(AIM OF THE TASK)
Leave out all images and set down the records exactly as given.
════
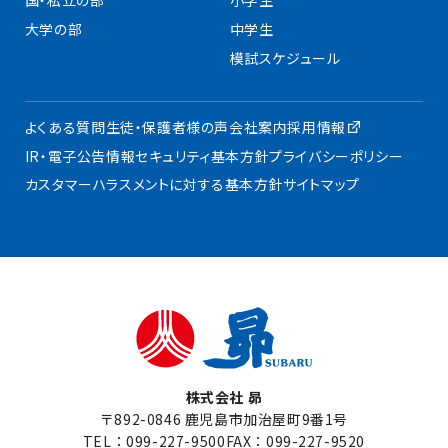
国・私立の部
小学生
大学の部
中学生
模試スケジュール
よくある質問
生徒・保護者様の声
会社案内
採用情報
IR・電子公告
情報セキュリティ基本方針
プライバシーポリシー
カスタマーハラスメントに対する基本方針
サイトマップ
株式会社 昴
〒892-0846 鹿児島市加治屋町9番1号
TEL：
099-227-9500
FAX：099-227-9520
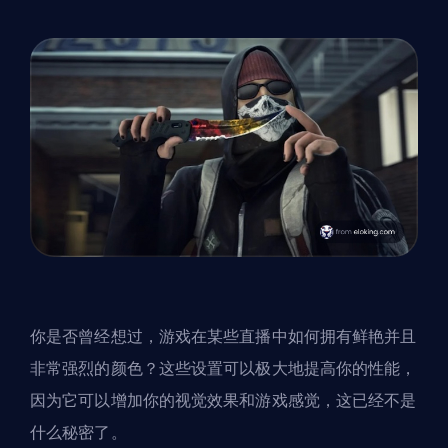
你是否曾经想过，游戏在某些直播中如何拥有鲜艳并且
非常强烈的颜色？这些设置可以极大地提高你的性能，
因为它可以增加你的视觉效果和游戏感觉，这已经不是
什么秘密了。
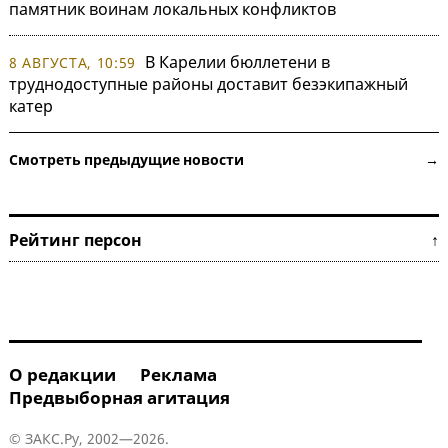
памятник воинам локальных конфликтов
В Карелии бюллетени в
8 АВГУСТА, 10:59
труднодоступные районы доставит безэкипажный
катер
Смотреть предыдущие новости →
Рейтинг персон ↑
О редакции
Реклама
Предвыборная агитация
© ЗАКС.Ру, 2002—2026.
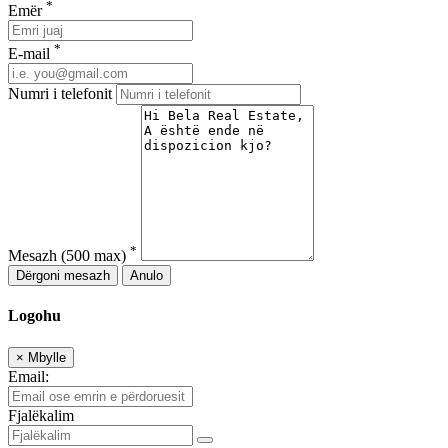
*
Emër
*
E-mail
Numri i telefonit
*
Mesazh
(500 max)
Dërgoni mesazh
Anulo
Logohu
×
Mbylle
Email:
Fjalëkalim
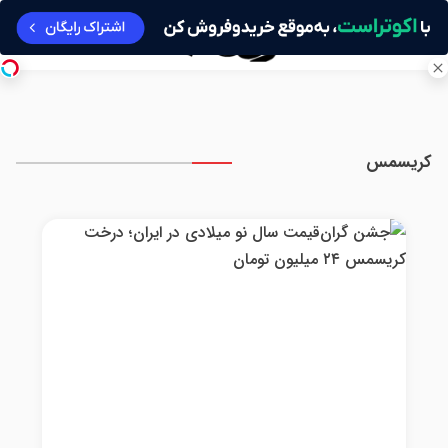
کریسمس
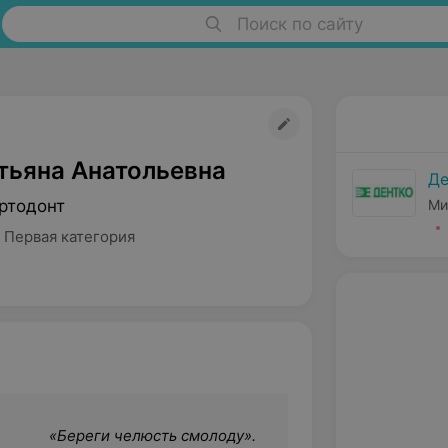
Поиск по сайту
тьяна Анатольевна
Де
ртодонт
Ми
 Первая категория
«
Береги челюсть смолоду
».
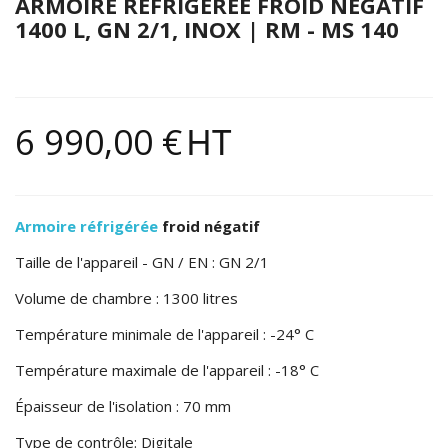
ARMOIRE RÉFRIGERÉE FROID NÉGATIF
1400 L, GN 2/1, INOX | RM - MS 140
6 990,00 €
HT
Armoire réfrigérée
froid négatif
Taille de l'appareil - GN / EN : GN 2/1
Volume de chambre : 1300 litres
Température minimale de l'appareil : -24° C
Température maximale de l'appareil : -18° C
Épaisseur de l'isolation : 70 mm
Type de contrôle: Digitale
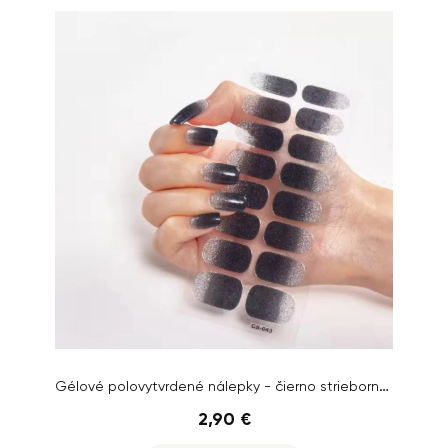
Gélové polovytvrdené nálepky - čierno strieborné, glitrové
2,90 €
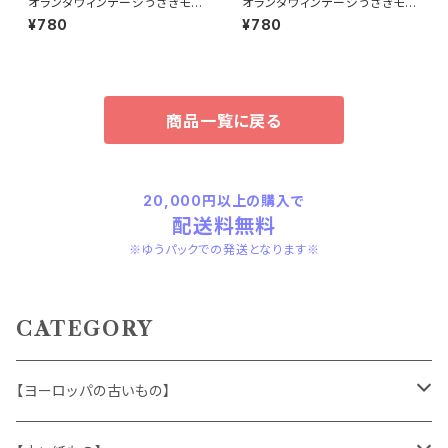
オランダヴィンテージうさぎモチ
オランダヴィンテージうさぎモチ
ーフプラパーツ30個セットNo18
ーフプラパーツ30個セットa5
¥780
¥780
6
商品一覧に戻る
20,000円以上の購入で
配送料無料
※ゆうパックでの発送となります※
CATEGORY
【ヨーロッパの古いもの】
════
(SOLUTION TO THIS TASK)
国・私立の部
小学生
大学の部
中学生
模試スケジュール
よくある質問
生徒・保護者様の声
会社案内
採用情報
IR・電子公告
情報セキュリティ基本方針
プライバシーポリシー
カスタマーハラスメントに対する基本方針
サイトマップ
株式会社 昴
〒892-0846 鹿児島市加治屋町9番1号
TEL：
099-227-9500
FAX：099-227-9520
你是否曾经想过，游戏在某些直播中如何拥有鲜艳并且
非常强烈的颜色？这些设置可以极大地提高你的性能，
因为它可以增加你的视觉效果和游戏感觉，这已经不是
什么秘密了。
памятник воинам локальных конфликтов
В Карелии бюллетени в
8 АВГУСТА, 10:59
труднодоступные районы доставит безэкипажный
катер
Смотреть предыдущие новости →
Рейтинг персон ↑
О редакции
Реклама
Предвыборная агитация
© ЗАКС.Ру, 2002—2026.
*
Emër
*
E-mail
Numri i telefonit
*
Mesazh
(500 max)
Dërgoni mesazh
Anulo
Logohu
×
Mbylle
Email:
Fjalëkalim
کریسمس
Поиск по сайту
тьяна Анатольевна
Де
ртодонт
Ми
 Первая категория
«
Береги челюсть смолоду
».
ARMOIRE RÉFRIGERÉE FROID NÉGATIF
1400 L, GN 2/1, INOX | RM - MS 140
6 990,00 €
HT
Armoire réfrigérée
froid négatif
Taille de l'appareil - GN / EN : GN 2/1
Volume de chambre : 1300 litres
Température minimale de l'appareil : -24° C
Température maximale de l'appareil : -18° C
Épaisseur de l'isolation : 70 mm
Type de contrôle: Digitale
Gélové polovytvrdené nálepky - čierno strieborné, glitrové
2,90 €
オランダヴィンテージうさぎモチ
オランダヴィンテージうさぎモチ
ーフプラパーツ30個セットNo18
ーフプラパーツ30個セットa5
¥780
¥780
6
商品一覧に戻る
20,000円以上の購入で
配送料無料
※ゆうパックでの発送となります※
CATEGORY
【ヨーロッパの古いもの】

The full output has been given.